Technical information
- Licensing authority: FCC
- Facility ID: 170944
- Class: A
- ERP: 900 watts
- HAAT: 463 meters (1,519 ft)
- Transmitter coordinates: 34°38′11″N 86°30′42″W﻿ / ﻿34.63639°N 86.51167°W
- Translators: HD2: 92.9 W225AH (Huntsville) HD3: 93.7 W229BL (Huntsville)

Links
- Public license information: Public file; LMS;
- Webcast: Listen Live Listen Live (HD2) Listen Live (HD3)
- Website: klove.com air1.com (HD2) afr.net (HD3)

= WHVK =

K-Love radio station in New Hope–Huntsville, Alabama

WHVK (103.5 FM) is a radio station repeating a satellite-delivered Contemporary Christian music format branded as K-LOVE, and is licensed to New Hope, Alabama. The station serves the Huntsville, Alabama, area. WHVK is owned and operated by Educational Media Foundation.

The WHVK transmitter is located on the old WZDX-TV tower on Green Mountain.

==History==
This station was granted its original construction permit by the Federal Communications Commission (FCC) on May 18, 2007. The new station was assigned the WHWT call letters by the FCC on November 7, 2007. WHWT officially went on the air on December 2, 2007. The station received its license to cover from the FCC on January 22, 2008.

On March 3, 2008, the FCC approved the reassignment of the station's broadcast license from Stroh Communications Corp. to Stroh Comm LLC. As of 5 April 2009, the FCC does not show this transaction as having been consummated and Stroh Communications Corp. was still listed as the station's licensee in the FCC database.

It was announced on December 6, 2013, that Educational Media Foundation would purchase WHWT from Stroh Communications for $850,000. The sale of the station was finalized by the FCC on March 20, 2014, as EMF took full control of the station. The station temporarily signed off before switching to the non-commercial status, and started broadcasting a satellite feed of its owned & operated Christian Contemporary music station known as K-LOVE, permanently at midnight on March 25, 2014. After WHWT switched its format, the displaced management and staff of WHWT took to Twitter to blame the businesses for not supporting the station since its 2008 launch.

The station changed to the current WHVK call sign on March 20, 2014.

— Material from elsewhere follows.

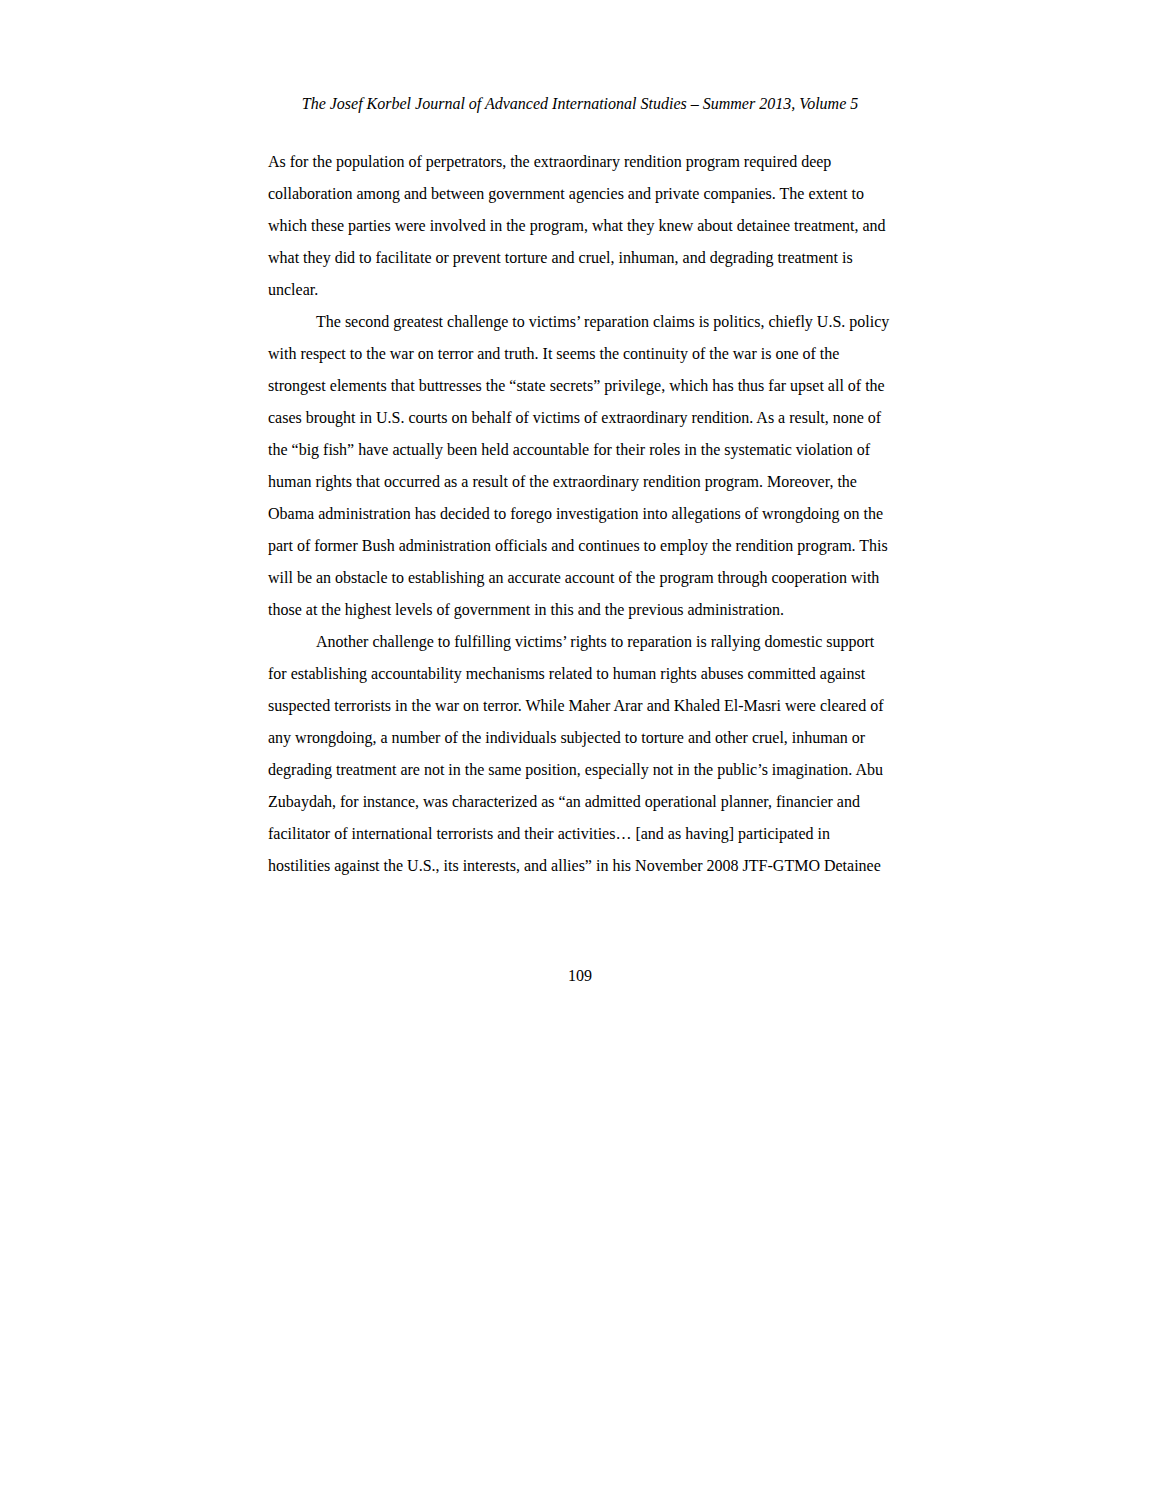The Josef Korbel Journal of Advanced International Studies – Summer 2013, Volume 5
As for the population of perpetrators, the extraordinary rendition program required deep collaboration among and between government agencies and private companies. The extent to which these parties were involved in the program, what they knew about detainee treatment, and what they did to facilitate or prevent torture and cruel, inhuman, and degrading treatment is unclear.
The second greatest challenge to victims’ reparation claims is politics, chiefly U.S. policy with respect to the war on terror and truth. It seems the continuity of the war is one of the strongest elements that buttresses the “state secrets” privilege, which has thus far upset all of the cases brought in U.S. courts on behalf of victims of extraordinary rendition. As a result, none of the “big fish” have actually been held accountable for their roles in the systematic violation of human rights that occurred as a result of the extraordinary rendition program. Moreover, the Obama administration has decided to forego investigation into allegations of wrongdoing on the part of former Bush administration officials and continues to employ the rendition program. This will be an obstacle to establishing an accurate account of the program through cooperation with those at the highest levels of government in this and the previous administration.
Another challenge to fulfilling victims’ rights to reparation is rallying domestic support for establishing accountability mechanisms related to human rights abuses committed against suspected terrorists in the war on terror. While Maher Arar and Khaled El-Masri were cleared of any wrongdoing, a number of the individuals subjected to torture and other cruel, inhuman or degrading treatment are not in the same position, especially not in the public’s imagination. Abu Zubaydah, for instance, was characterized as “an admitted operational planner, financier and facilitator of international terrorists and their activities… [and as having] participated in hostilities against the U.S., its interests, and allies” in his November 2008 JTF-GTMO Detainee
109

The American Family Radio feed appears to be active as of mid-July 2016, but on the HD-3, while the HD-2 launched as Air1 a few weeks later in early September. The higher power facility went on the air in the late summer of 2016; shortly after, the station received another permit to add another hundred or so watts to the total power level, and that went on the air in November 2016.

==Former programming==
Previously before switching to the current Contemporary Christian music format, the station's musical direction focused entirely on R&B/Hip-Hop hits. WHWT was listed in Mediabase as a Rhythmic reporter because of its inclusion of Rhythmic Pop hits.

Previous on-air staff included Jordan Marie during middays, former program director and afternoon host DJ Fresh and DJ Tony Tone at night. Notable syndicated programming included The Steve Harvey Morning Show morning show, airing Monday through Saturday, BET's Top 20 countdown hosted by Terrence J and Roscsi on Sundays, The Aphilliates Mixtape Mondays featuring DJ Drama, Don Cannon and DJ Sense on Monday nights, and former evening host Shady Nation.